Hoarding starts in adolescence
Although hoarding usually doesn’t manifest fully until adulthood, the seeds of hoarding are typically planted in adolescence, says Gail Gross, PhD, a nationally recognized family and child development expert, author, and educator. The average age when symptoms first appear is 13, according to the APA. “There may be a genetic link to hoarding,” says Gross. In fact, a 2008 study published in the journal Genes, Brain and Behavior suggests that a certain gene may lend itself to a greater susceptibility to hoarding. Hoarding symptoms also tend to run in families, according to a 2015 study published in Depression and Anxiety.
Hoarding differs from collecting
Collectors usually keep their items displayed, organized, and even wrapped and sealed, says McGrath. “Hoarding is willy nilly all over the place. It also interferes with your life.” A large collection of horse memorabilia, for example, that is displayed in a clean, organized way is not hoarding. But if the items start to pile up, become moldy and dirty, and end up being stashed in the bathtub, that’s hoarding, says McGrath. There’s no organization to the clutter, which is often stacked precariously or tossed into piles.
Hoarding is its own mental illness
Initially thought of as a subset of obsessive-compulsive disorder (OCD), hoarding is now considered a separate affliction on its own, says McGrath. Known as “hoarding disorder,” hoarding affects a person’s ability to maintain relationships, hold down a job, and function normally in general. Hoarders are often indecisive, prone to procrastination and perfectionism, disorganized, and easily distracted, which can contribute to the overall severity of the hoarding.
Hoarders become socially isolated
If a loved one stops inviting you over to their home, they could be embarrassed by the clutter. “They may meet you at the end of the driveway but not allow you to come inside,” says Paxton. “Sometimes you can look toward the top of the windows and see boxes and other items stacked up.” There may be no place to sit or visit comfortably.
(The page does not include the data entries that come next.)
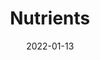 ---
date: 2022-01-13
##
title:    Nutrients 
## Titel der Publikation, beispielweise The Lancet.
##
authors: 'Carlberg, C'
##
status:   default
##
en:
  subtitle:   'Vitamin D and Pigmented Skin'
  ##
  description: 'The default supply of vitamin D3 to humans is its endogenous production in UV-B-exposed skin. However, changes in lifestyle such as predominant indoor activities combined with textile coverage outdoors necessitate the uptake of this pre-hormone by fatty fish or supplemented dietary products, such as milk and margarine, or direct supplementation via pills. Insufficient vitamin D3 production or supplementation causes vitamin D deficiency, which in the long term can lead to bone malformations, such as those observed in rickets. In addition, an insufficient vitamin D status (determined as a 25-hydroxyvitamin D3 (25(OH)D3) serum level below 50 nM (20 ng/mL)) may cause a malfunctional immune system, which manifests as an increased risk for severe consequences of infectious diseases such as tuberculosis or COVID-19 (coronavirus), as well as for the onset and progression of autoimmune diseases such as multiple sclerosis and type 1 diabetes.'
  ## 
  tags:    [COVID-19, vitamin D, UV-B, skin, supplementation]
## 
de: 
  ##
  subtitle:   'Vitamin D und pigmentierte Haut'
  ##
  description: 'Die Standardversorgung des Menschen mit Vitamin D3 ist seine endogene Produktion in der UV-B-exponierten Haut. Veränderungen in der Lebensweise, wie z. B. eine überwiegende Tätigkeit in geschlossenen Räumen in Verbindung mit einer textilen Bedeckung im Freien, machen jedoch die Aufnahme dieses Vorhormons durch fetten Fisch oder Nahrungsergänzungsmittel, wie Milch und Margarine, oder eine direkte Ergänzung durch Tabletten erforderlich. Eine unzureichende Vitamin-D3-Produktion oder -Ergänzung führt zu einem Vitamin-D-Mangel, der langfristig zu Knochenfehlbildungen führen kann, wie sie beispielsweise bei Rachitis beobachtet werden. Darüber hinaus kann ein unzureichender Vitamin-D-Status (bestimmt als 25-Hydroxyvitamin D3 (25(OH)D3)-Serumspiegel unter 50 nM (20 ng/ml)) zu einer Fehlfunktion des Immunsystems führen, die sich in einem erhöhten Risiko für schwere Folgen von Infektionskrankheiten wie Tuberkulose oder COVID-19 (Coronavirus) sowie für den Ausbruch und das Fortschreiten von Autoimmunerkrankungen wie Multiple Sklerose und Typ-1-Diabetes äußert.'
  ## 
  ##
  tags:     [COVID-19, Vitamin D, UV-B, Haut, Supplementierung]
##
group:  "Treatments"
##
credit:      https://doi.org/10.3390/nu14020325
##
## 2020-09-30_10.1038_s41590-020-00808-x.md
---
In addition, children of hoarders often won’t bring home friends because the mess embarrasses them.
Hoarding is not about monetary value
It’s never about the monetary worth or value of the item itself, says Paxton. “It doesn’t matter what it’s worth, it’s about control. We’ve found everything from famous artwork to $18,000 in cash in a rat’s nest to piles of used diapers.” On some level, hoarders believe that these items will serve them in the future, says Gross. “They feel less anxious and more comfortable by possessing them. In fact, just the thought of eliminating or clearing the clutter creates anxiety, stress, and dysfunction.”
Overcoming hoarding requires therapy
Aside from a temporarily cleaner home, hiring a crew to clear out a hoarder’s house will do nothing for the person in the long term. In fact, taking things away will only backfire. “Many hoarders experience a subset of problems that tend to get worse over the years, such as alcohol and drug abuse or anxiety,” says Gross. “Cognitive behavioral therapy is most successful, especially when incorporated with medication if necessary.” This approach enables hoarders to lower their stress and anxiety and eventually learn to let go of unneeded objects and clutter. “Through behavior modification and cognitive behavioral therapy, hoarders can give voice to their depression, stress, or anxiety while helping to find healthy ways to reduce their stress, relax, and self manage the hoarding,” says Gross.